Challenges in Multi-Tenant Knowledge Bases
The presenters outline the main design decisions and challenges in building multi-tenant knowledge bases:
- Data Segmentation: Ensuring complete data isolation between tenants, preventing data spillover.
- Hybrid Search: Enabling both semantic and keyword-based search capabilities, integrated with AI-powered chatbots.
- Tiered Performance: Providing different performance tiers (latency, cost) to cater to the needs of various customer segments.
- Data Lifecycle Management: Implementing effective data retention policies and aging out outdated information, tailored to each tenant's requirements.
Vector Store Options
The presenters compare three popular vector store options for powering the knowledge bases:
- OpenSearch: Offers low latency and hybrid search capabilities, with the ability to provision resources to meet demand.
- PostgreSQL Vector: Provides low latency and integration with structured data, enabling hybrid queries.
- Amazon S3 Vector Bucket: Serverless and pay-per-query model, but with higher latency compared to the other options.
The key is to abstract the vector store implementation, allowing the application to seamlessly switch between these options based on the specific needs of each tenant.
Architecture and Implementation
The presenters walk through the architecture and implementation of the multi-tenant knowledge base system:
- Infrastructure Setup: The presenters use AWS CDK to set up the necessary infrastructure, including the knowledge base and its associated vector stores.
- Knowledge Base Configuration: The configuration includes setting up the vector type, embedding models, and storage configurations for different vector stores (OpenSearch, PostgreSQL).
- Data Source and Ingestion: The presenters demonstrate a custom data source approach, where metadata (tenant ID, user ID, file identifiers) is used to control the ingestion process and enable selective indexing of documents.
- Querying and Filtering: The query process leverages the metadata to filter the results based on tenant and user, ensuring data isolation.
- Data Expiration and Cleanup: The presenters utilize DynamoDB's time-to-live (TTL) functionality to automatically remove expired documents from the knowledge base, optimizing cost and maintaining data freshness.
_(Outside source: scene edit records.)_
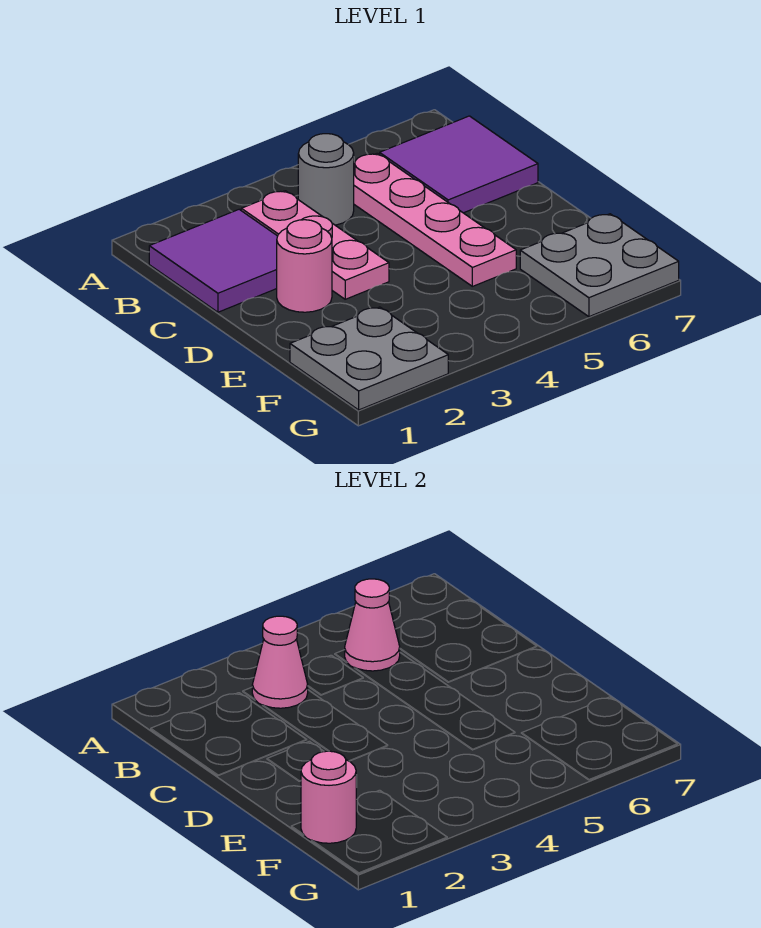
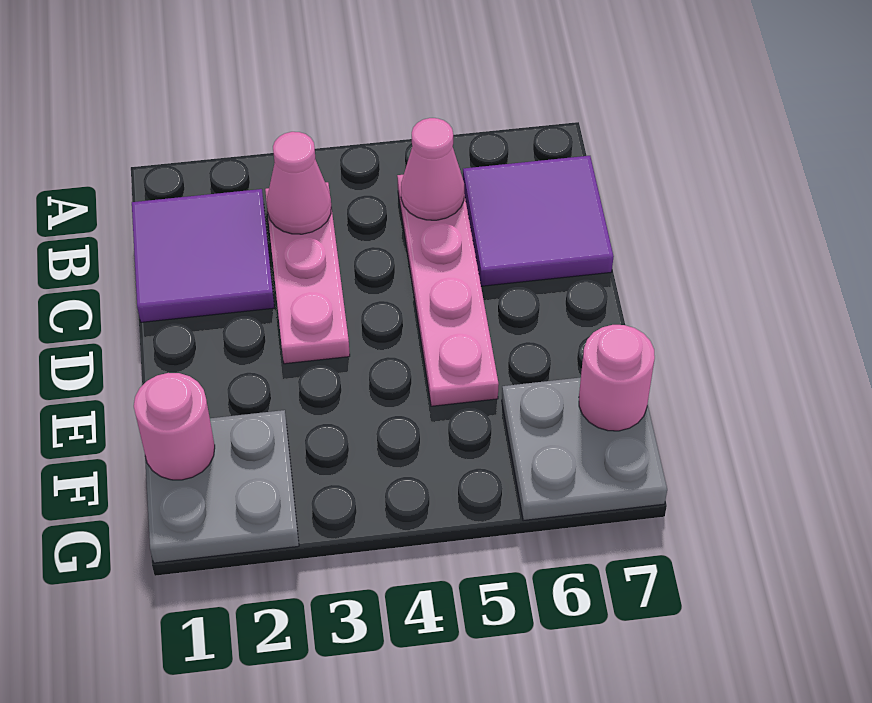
grey 1x1 round brick [298,134,354,225] -> none
pink 1x1 round brick [277,220,332,312] -> pink 1x1 round brick moved to [579,325,655,431]

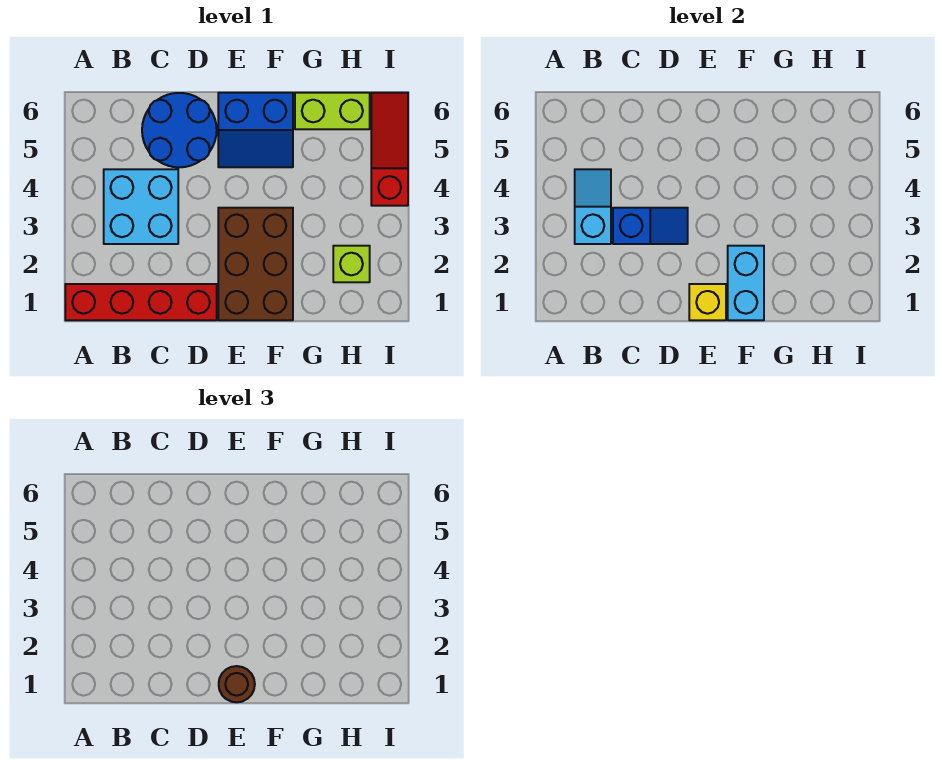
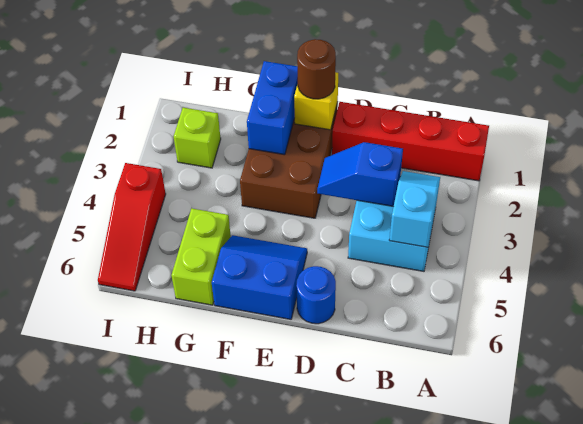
cyan 1x2 slope [575,169,611,244] -> cyan 1x2 slope turned to [389,171,440,247]
blue 2x2 round brick [142,93,217,167] -> blue 1x1 round brick [296,266,336,324]
cyan 1x2 brick [728,246,764,320] -> blue 1x2 brick [247,61,298,155]
lime 1x2 brick [295,93,370,129] -> lime 1x2 brick turned to [171,208,231,305]

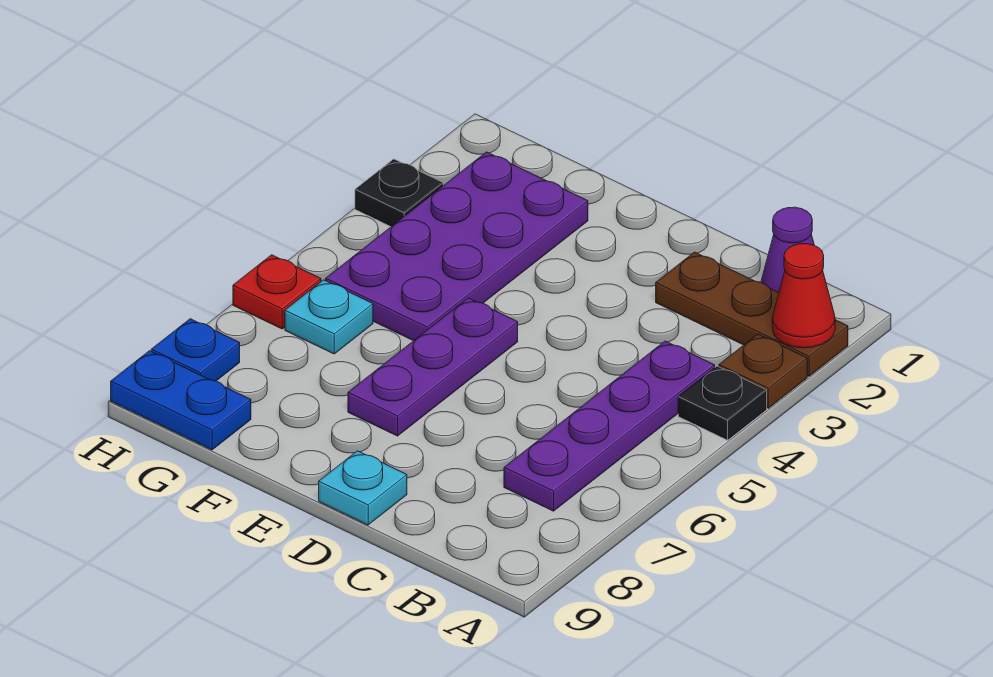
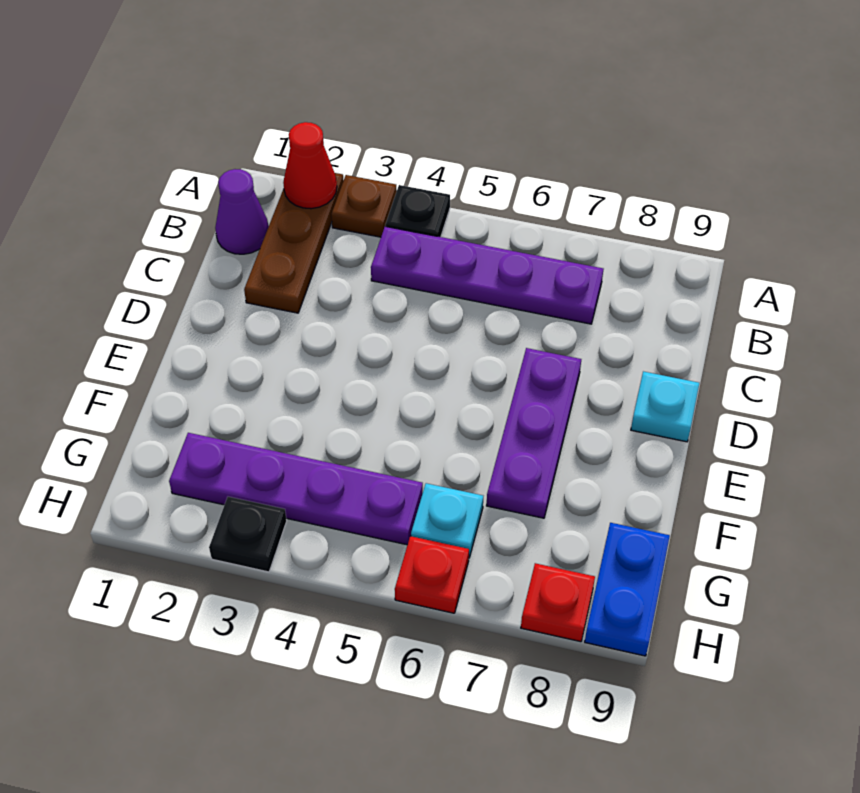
purple 1x3 plate [348,298,518,436] -> purple 1x3 plate turned to [487,348,581,518]
purple 2x4 plate [326,152,588,341] -> purple 1x4 plate [169,433,423,545]
blue 1x1 plate [151,319,240,381] -> red 1x1 plate [521,563,595,642]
Business Impact and Use Cases
The multi-tenant knowledge base architecture presented offers several benefits:
- Cost Optimization: The ability to leverage different vector store options (S3 Vector Bucket, OpenSearch, PostgreSQL) based on tenant requirements allows for cost-effective scaling.
- Performance Tuning: The tiered performance model enables tailoring the knowledge base to the specific needs of each tenant, whether it's low-latency for critical use cases or cost-effectiveness for evaluation purposes.
- Data Lifecycle Management: The TTL-based expiration and cleanup process ensures that only relevant and up-to-date information is maintained in the knowledge base, reducing storage costs and improving search accuracy.
The presenters highlight use cases in industries like real estate and healthcare, where the ability to manage data retention and performance requirements on a per-tenant basis is crucial.
Key Takeaways
- Implementing robust data segmentation and isolation is essential for multi-tenant knowledge bases.
- Offering tiered performance options (latency, cost) can cater to the diverse needs of customers.
- Leveraging TTL and metadata-driven ingestion enables effective data lifecycle management and cost optimization.
- Abstracting the vector store implementation allows for flexibility in choosing the most appropriate option for each tenant's requirements.
- The presented architecture provides a scalable and cost-efficient solution for building knowledge bases that serve multiple tenants.